Helen Deutsch’s statement that ‘Boswell was left nothing’ in Samuel Johnson’s will, although factually correct, is somewhat misleading in seeming to imply that Boswell was less intimate with Johnson than was Sir John Hawkins, who served as one of Johnson’s executors (LRB, 9 February). Boswell did feel anxious about his omission from Johnson’s will, as he writes in his journal for 28 December 1784 (‘I was a little uneasy that I was not mentioned in his will amongst other friends who had books left them “as a token of remembrance"’), but he consoled himself with the thought that he ‘had several books in a present from him, and many more valuable tokens’, among them, according to Irma Lustig and Frederick Pottle in Boswell: The Applause of the Jury, 1782-85, ‘a quantity of the original copy of the Lives of the Poets’. Lustig and Pottle continue: ‘In the Life ofJohnson Boswell pointed out that such intimate friends as Dr Adams, Dr Taylor, Charles Burney and Edmund Hector were also omitted from the codicil in which the small memorials were listed.
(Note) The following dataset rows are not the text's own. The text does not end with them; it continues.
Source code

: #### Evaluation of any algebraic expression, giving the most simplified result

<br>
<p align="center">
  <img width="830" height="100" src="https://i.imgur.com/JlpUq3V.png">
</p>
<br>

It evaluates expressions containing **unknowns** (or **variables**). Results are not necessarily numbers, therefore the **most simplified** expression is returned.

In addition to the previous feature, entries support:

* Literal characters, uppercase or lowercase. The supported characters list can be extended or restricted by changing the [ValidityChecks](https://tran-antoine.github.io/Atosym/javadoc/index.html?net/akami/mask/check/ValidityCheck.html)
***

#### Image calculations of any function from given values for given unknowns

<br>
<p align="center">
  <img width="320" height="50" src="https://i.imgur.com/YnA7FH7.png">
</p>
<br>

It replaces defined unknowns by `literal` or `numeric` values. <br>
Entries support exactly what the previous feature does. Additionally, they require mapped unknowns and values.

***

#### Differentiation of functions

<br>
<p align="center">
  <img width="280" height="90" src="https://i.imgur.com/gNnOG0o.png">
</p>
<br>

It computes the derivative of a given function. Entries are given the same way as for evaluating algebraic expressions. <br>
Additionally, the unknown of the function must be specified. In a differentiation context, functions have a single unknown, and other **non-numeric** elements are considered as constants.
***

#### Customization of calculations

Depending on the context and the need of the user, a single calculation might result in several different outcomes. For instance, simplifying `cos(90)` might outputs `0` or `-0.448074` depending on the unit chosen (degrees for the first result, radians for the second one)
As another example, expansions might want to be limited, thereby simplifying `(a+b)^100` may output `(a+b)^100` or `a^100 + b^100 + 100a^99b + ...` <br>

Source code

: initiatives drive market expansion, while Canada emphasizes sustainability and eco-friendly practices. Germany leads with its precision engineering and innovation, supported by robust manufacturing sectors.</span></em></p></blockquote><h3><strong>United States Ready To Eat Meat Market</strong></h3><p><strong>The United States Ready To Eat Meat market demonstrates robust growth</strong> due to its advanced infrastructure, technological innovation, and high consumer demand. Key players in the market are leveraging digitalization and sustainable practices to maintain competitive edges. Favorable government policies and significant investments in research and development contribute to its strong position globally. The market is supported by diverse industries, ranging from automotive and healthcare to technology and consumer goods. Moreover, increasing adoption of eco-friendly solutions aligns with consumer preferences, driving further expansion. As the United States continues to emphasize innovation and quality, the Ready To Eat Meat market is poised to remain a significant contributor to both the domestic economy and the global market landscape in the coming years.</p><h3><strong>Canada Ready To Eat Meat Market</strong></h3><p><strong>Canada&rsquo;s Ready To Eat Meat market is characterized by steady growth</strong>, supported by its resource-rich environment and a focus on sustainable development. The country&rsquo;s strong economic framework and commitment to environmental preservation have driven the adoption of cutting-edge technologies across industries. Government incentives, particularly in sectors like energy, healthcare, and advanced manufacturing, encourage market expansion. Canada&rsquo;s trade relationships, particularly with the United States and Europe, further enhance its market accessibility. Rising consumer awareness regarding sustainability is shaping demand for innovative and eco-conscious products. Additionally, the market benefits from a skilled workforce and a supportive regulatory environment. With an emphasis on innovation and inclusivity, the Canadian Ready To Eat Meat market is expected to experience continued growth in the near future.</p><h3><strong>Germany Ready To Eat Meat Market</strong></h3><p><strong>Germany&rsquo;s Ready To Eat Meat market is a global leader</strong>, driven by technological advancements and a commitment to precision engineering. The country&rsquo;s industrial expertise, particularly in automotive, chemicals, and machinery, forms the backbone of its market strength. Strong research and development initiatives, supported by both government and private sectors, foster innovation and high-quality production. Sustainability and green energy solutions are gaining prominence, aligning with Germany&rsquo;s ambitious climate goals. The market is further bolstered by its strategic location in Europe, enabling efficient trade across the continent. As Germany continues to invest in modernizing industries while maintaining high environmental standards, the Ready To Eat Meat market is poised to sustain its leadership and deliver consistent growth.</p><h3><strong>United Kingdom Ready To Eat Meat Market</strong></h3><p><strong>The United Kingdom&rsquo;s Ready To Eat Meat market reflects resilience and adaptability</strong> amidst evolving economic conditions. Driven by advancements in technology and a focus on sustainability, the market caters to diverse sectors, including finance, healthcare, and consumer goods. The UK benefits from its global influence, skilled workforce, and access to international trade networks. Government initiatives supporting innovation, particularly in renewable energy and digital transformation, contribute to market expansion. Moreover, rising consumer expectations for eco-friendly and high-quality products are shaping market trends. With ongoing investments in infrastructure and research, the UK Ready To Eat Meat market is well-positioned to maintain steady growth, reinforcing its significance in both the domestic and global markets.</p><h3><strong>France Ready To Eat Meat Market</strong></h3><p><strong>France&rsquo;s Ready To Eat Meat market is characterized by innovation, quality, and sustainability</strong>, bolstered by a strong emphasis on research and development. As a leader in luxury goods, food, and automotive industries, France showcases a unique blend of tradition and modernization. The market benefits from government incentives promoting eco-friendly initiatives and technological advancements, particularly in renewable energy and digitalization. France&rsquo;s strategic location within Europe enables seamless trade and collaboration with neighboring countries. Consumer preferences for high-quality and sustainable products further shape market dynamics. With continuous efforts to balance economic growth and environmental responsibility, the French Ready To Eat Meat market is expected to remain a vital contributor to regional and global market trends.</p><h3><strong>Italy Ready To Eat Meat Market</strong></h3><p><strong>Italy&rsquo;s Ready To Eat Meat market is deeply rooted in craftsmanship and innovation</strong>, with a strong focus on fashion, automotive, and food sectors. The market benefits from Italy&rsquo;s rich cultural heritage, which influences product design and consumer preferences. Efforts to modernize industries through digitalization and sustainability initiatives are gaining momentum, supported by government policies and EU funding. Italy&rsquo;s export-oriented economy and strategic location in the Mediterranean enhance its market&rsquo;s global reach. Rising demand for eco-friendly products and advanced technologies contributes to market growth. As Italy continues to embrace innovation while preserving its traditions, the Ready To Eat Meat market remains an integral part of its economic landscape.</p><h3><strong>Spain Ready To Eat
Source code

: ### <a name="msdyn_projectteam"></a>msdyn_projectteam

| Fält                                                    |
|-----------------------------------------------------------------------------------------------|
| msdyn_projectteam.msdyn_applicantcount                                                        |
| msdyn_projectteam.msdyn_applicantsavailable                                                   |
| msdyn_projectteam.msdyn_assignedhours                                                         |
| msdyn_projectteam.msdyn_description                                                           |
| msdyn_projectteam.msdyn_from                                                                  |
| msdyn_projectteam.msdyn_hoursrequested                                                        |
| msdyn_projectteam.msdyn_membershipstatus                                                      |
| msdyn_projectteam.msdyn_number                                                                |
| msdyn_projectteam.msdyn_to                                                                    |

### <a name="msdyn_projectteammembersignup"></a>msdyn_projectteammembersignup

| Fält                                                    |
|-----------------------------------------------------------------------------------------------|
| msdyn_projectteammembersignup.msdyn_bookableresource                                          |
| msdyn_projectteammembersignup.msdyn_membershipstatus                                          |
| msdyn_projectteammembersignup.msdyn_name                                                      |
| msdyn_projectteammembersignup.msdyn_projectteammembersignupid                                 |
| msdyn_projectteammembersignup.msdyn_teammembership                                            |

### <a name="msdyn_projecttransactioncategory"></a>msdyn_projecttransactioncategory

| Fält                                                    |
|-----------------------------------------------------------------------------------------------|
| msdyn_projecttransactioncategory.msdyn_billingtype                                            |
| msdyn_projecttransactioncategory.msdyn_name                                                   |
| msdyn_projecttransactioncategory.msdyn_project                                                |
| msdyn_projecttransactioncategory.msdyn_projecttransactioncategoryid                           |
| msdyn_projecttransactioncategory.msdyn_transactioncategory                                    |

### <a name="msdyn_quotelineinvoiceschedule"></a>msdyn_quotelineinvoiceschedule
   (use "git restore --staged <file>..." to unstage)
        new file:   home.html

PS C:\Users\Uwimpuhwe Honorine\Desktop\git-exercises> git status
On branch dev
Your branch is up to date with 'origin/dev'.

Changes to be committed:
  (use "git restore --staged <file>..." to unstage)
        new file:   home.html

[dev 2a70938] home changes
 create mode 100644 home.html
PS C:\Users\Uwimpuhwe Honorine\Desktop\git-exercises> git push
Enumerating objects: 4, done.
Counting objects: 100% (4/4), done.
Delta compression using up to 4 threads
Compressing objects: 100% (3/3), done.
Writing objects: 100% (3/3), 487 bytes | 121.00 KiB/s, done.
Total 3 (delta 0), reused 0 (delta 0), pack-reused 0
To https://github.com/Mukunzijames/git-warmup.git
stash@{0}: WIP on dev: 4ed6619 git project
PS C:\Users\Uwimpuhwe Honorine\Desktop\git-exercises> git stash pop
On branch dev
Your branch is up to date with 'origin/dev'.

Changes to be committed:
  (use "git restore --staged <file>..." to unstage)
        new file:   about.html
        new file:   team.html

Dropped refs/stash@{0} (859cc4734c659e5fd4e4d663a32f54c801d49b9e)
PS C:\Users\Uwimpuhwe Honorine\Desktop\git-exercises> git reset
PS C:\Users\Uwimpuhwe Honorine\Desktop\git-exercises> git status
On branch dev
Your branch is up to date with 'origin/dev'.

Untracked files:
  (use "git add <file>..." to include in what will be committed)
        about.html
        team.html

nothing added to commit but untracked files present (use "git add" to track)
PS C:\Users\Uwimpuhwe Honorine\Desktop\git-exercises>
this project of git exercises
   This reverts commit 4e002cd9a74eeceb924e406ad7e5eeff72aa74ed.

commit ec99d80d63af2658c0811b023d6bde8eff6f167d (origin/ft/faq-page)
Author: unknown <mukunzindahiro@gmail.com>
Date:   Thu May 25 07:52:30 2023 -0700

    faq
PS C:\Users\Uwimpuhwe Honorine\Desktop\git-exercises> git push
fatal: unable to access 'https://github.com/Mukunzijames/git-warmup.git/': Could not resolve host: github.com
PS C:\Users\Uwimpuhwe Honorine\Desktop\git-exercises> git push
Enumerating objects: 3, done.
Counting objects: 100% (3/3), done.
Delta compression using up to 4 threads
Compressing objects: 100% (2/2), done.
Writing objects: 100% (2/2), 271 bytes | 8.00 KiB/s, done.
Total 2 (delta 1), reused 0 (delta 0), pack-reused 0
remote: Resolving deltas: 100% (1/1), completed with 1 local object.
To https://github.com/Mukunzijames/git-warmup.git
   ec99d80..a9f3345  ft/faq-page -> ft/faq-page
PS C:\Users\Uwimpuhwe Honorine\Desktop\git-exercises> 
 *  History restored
According to John Hoole, who was present and recording the major provisions of the will, Johnson dictated them to Sir John Hawkins, under pressure from Hawkins, when he was suffering so acutely from asthma that he could scarcely speak.’

Boswell’s omission was surely the result not of any lack of affection on Johnson’s part but of the mental agitation of a dying man.